If the Seahawks OT win was a heaping plate of ribs, Michael Irvin's drug-related arrest was definitely the sauce.

Now, I do think that if Irvin is still hitting the pipe, it's a tragic situation that I hope he gets help for. I don't wish the man ill will. But I do think it's funny, because his contract is up at the end of the year, and ESPN should not, under any circumstance, retain his services.

The way he cheerleads for the Cowboys while blindly defending the actions of anyone playing the WR position, automatically call into question his journalistic integrity. Like it or not, Irvin has a duty to be objective, and he fails miserably at doing that.

Even during yesterday's segment with Shaun Alexander, Irvin turned it into a "why haven't they paid you, yet?" affair. You know what, Mike? Alexander has representation and both sides are working towards a new contract, so butt out. They don't need your help. Oh, and thanks for jumping on-board a story that's been running in Seattle since last February.
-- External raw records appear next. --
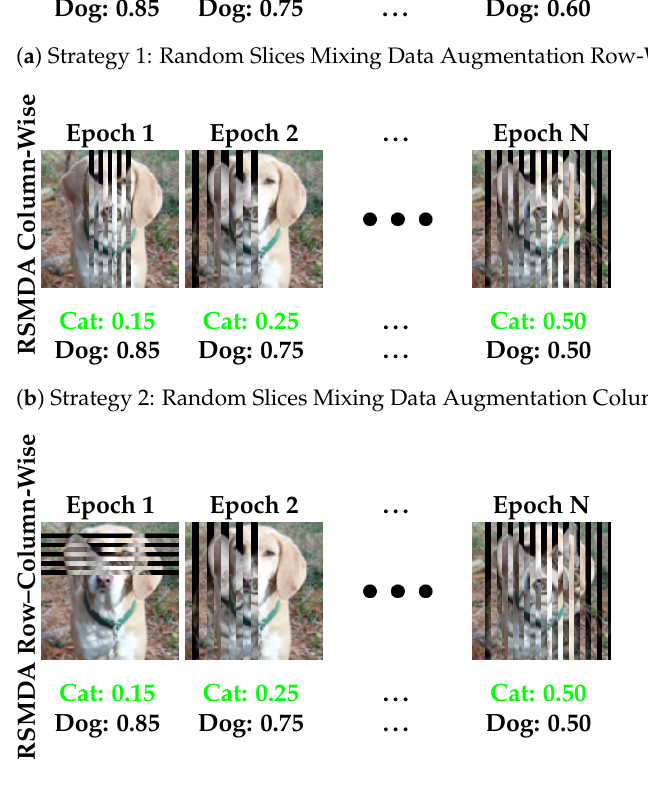
Figure 2. Three strategies for Random Slices Mixing Data Augmentation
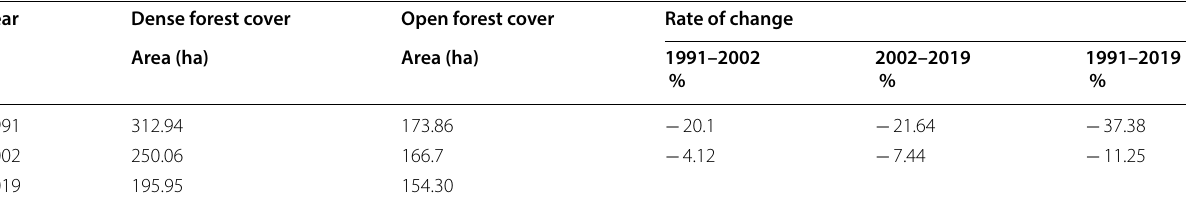
Table 6 Forest cover area of Komto forest and rate of change (1991, 2002, 2019)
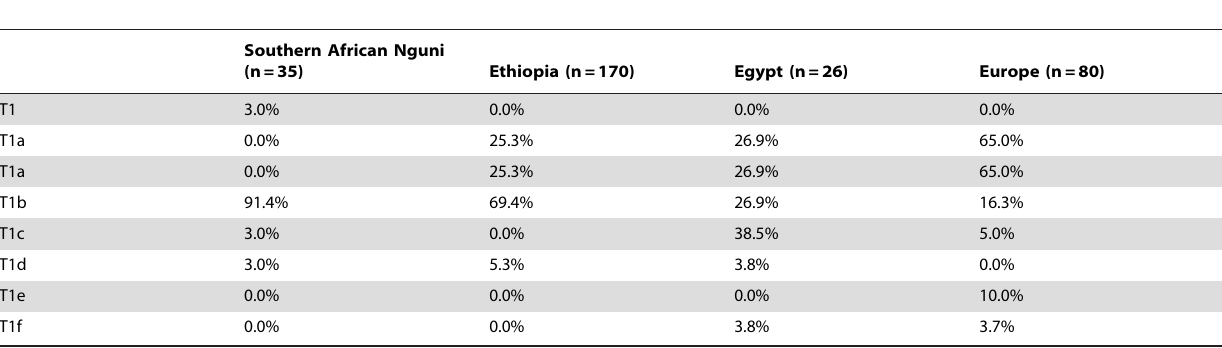
Table 1. The frequencies of the T1 subhaplogroups found by Bonfiglio et al [13] among Egyptian, Ethiopian and European T1 cattle, tabled with the frequencies among the Southern African Nguni cattle in our dataset.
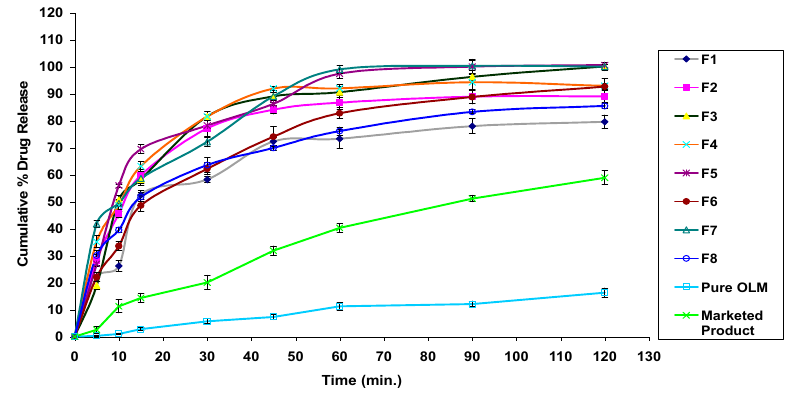
Figure 6. In vitro release profiles of OLM SNEDDS formulae compared with pure OLM and marketed product.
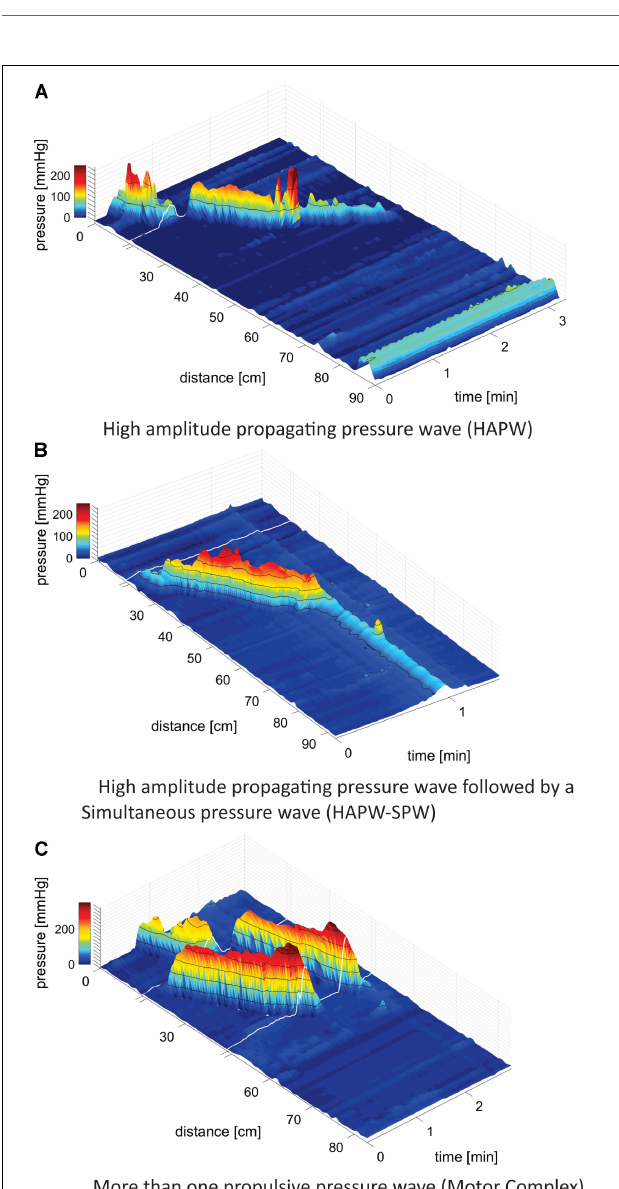
FIGURE 1 | Motor patterns. (A) High-Amplitude Propagating Pressure Waves (HAPWs) occurring as a single isolated event. White line indicates the presence of a 10 cm long balloon in the catheter where no data could be collected. The anal sphincter pressure is seen at 86 cm. 0 cm is in the proximal colon. (B) A HAPW followed by a simultaneous pressure wave (SPW) referred to as HAPW-SPW. White line indicates the presence of a 10 cm long balloon in the catheter where no data could be collected. The catheter was fully inside the colon such that the anal sphincter activity was not recorded. The HAPW started distal to the balloon. (C) Motor Complexes, defined as two or more distinct propulsive motor patterns that followed each other closely so that HRV changes could not be assessed for the individual patterns. In this catheter, two balloons were present at the white lines so that two sections of 10 cm did not have pressure sensors. No anal activity was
Way to go, genius.

His shtick is so tired, even Steve Young and Tom Jackson were mocking Irvin after the Alexander segment yesterday. And that's saying something!

You know, I hate to say it, but ESPN has slipped to the bottom of the NFL pregame show pile. They're even below FOX, who employs two mammary glands named Jillian Barberie. And CBS, who gets it right. Sure, it's vanilla, but it's informative and moderately entertaining, and that's what a pregame show should be. You don't have to go over the top, you just have to dispense information in a somewhat entertaining manner.

Speaking of which, Armen Keteyian's segment on Steve Belichick made me wish I had a TiVo. Brilliant stuff.

Fuck You, Peter King

Since I live on the east coast, I rarely lend credence to the "East coast bias" argument that those on the left coast tend to resort to when their teams aren't getting enough publicity. But Peter King, c'mon, you're better than what you wrote today.

The Giants are the best team in the NFC? Puh-lease. Maybe that would mean something if you didn't live in Ernie Accorsi's lower intestines. They're good, don't get me wrong, but the best?

They got two gift (and by gift I mean "non") TDs yesterday, dropped half a dozen passes and committed 16 penalties. When they had taken the crowd out of it in the 3rd quarter, Eli Manning let them back in the game by throwing a punt to Michael Boulware, which rejuvenated the crowd and the Seahawks, who immediately took the lead. Is that the makings of the "best team in the NFC"? I don't think so.

And your egg nog latte tastes metallic? The horror, you say! That's what you get for continually spending $4 on burnt coffee.

For the record, "Seattle's lovely new home" was opened in 2002. Same year that Gillette Stadium was built.